[EXERCISE MATERIALS]:
——————

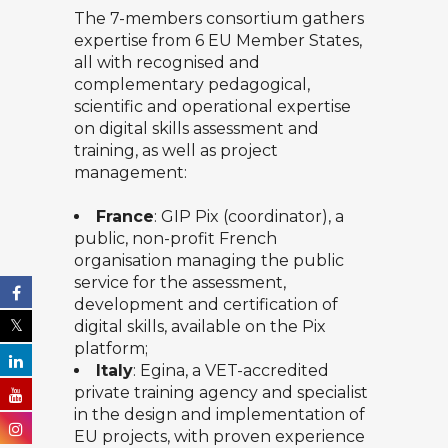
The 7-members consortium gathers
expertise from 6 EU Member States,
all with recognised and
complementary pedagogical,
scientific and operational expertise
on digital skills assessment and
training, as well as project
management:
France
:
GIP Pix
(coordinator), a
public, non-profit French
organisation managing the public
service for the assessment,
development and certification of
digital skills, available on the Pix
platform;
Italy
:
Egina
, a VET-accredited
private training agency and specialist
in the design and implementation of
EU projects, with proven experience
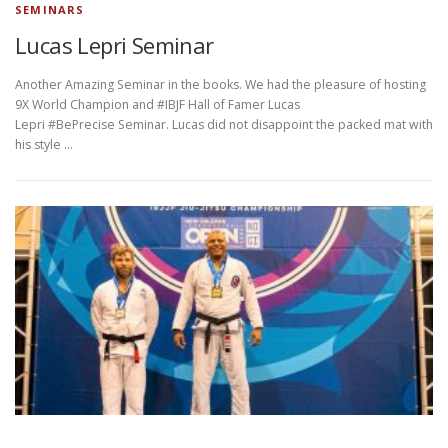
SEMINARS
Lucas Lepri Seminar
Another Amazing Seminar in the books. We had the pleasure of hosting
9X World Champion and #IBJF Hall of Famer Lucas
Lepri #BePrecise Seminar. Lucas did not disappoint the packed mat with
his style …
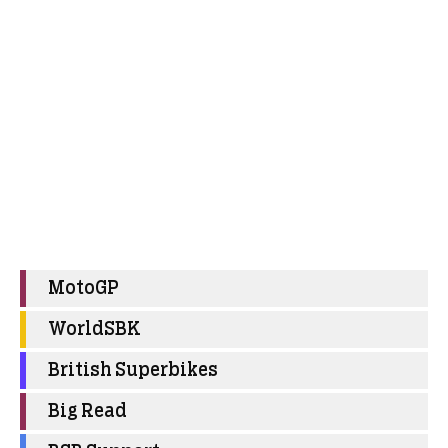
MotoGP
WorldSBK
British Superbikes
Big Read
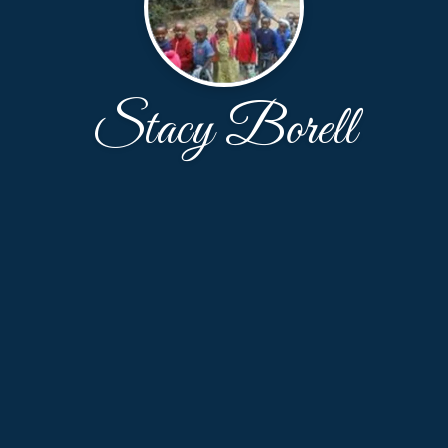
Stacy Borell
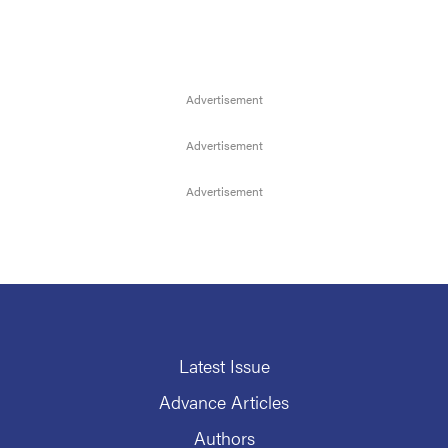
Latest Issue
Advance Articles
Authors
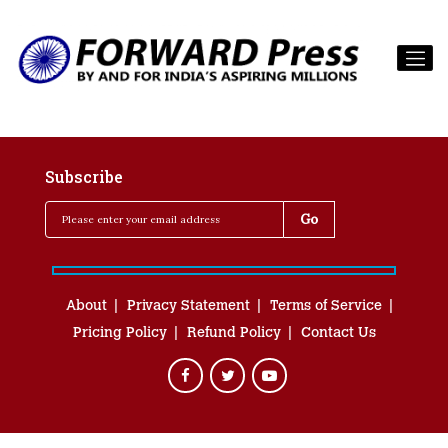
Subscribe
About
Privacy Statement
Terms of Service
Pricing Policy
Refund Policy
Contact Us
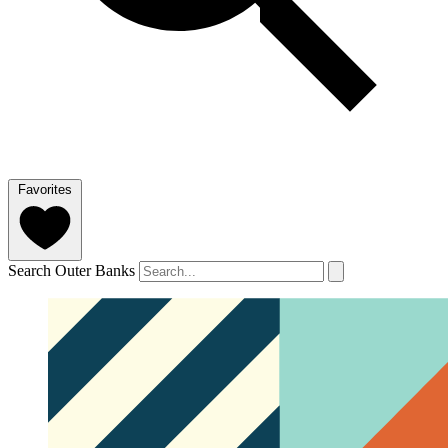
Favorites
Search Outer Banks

——————

Copy out the lines from the beginning up to and including the line with "development and certification of". Leave the pictures out.

The 7-members consortium gathers
expertise from 6 EU Member States,
all with recognised and
complementary pedagogical,
scientific and operational expertise
on digital skills assessment and
training, as well as project
management:
France
:
GIP Pix
(coordinator), a
public, non-profit French
organisation managing the public
service for the assessment,
development and certification of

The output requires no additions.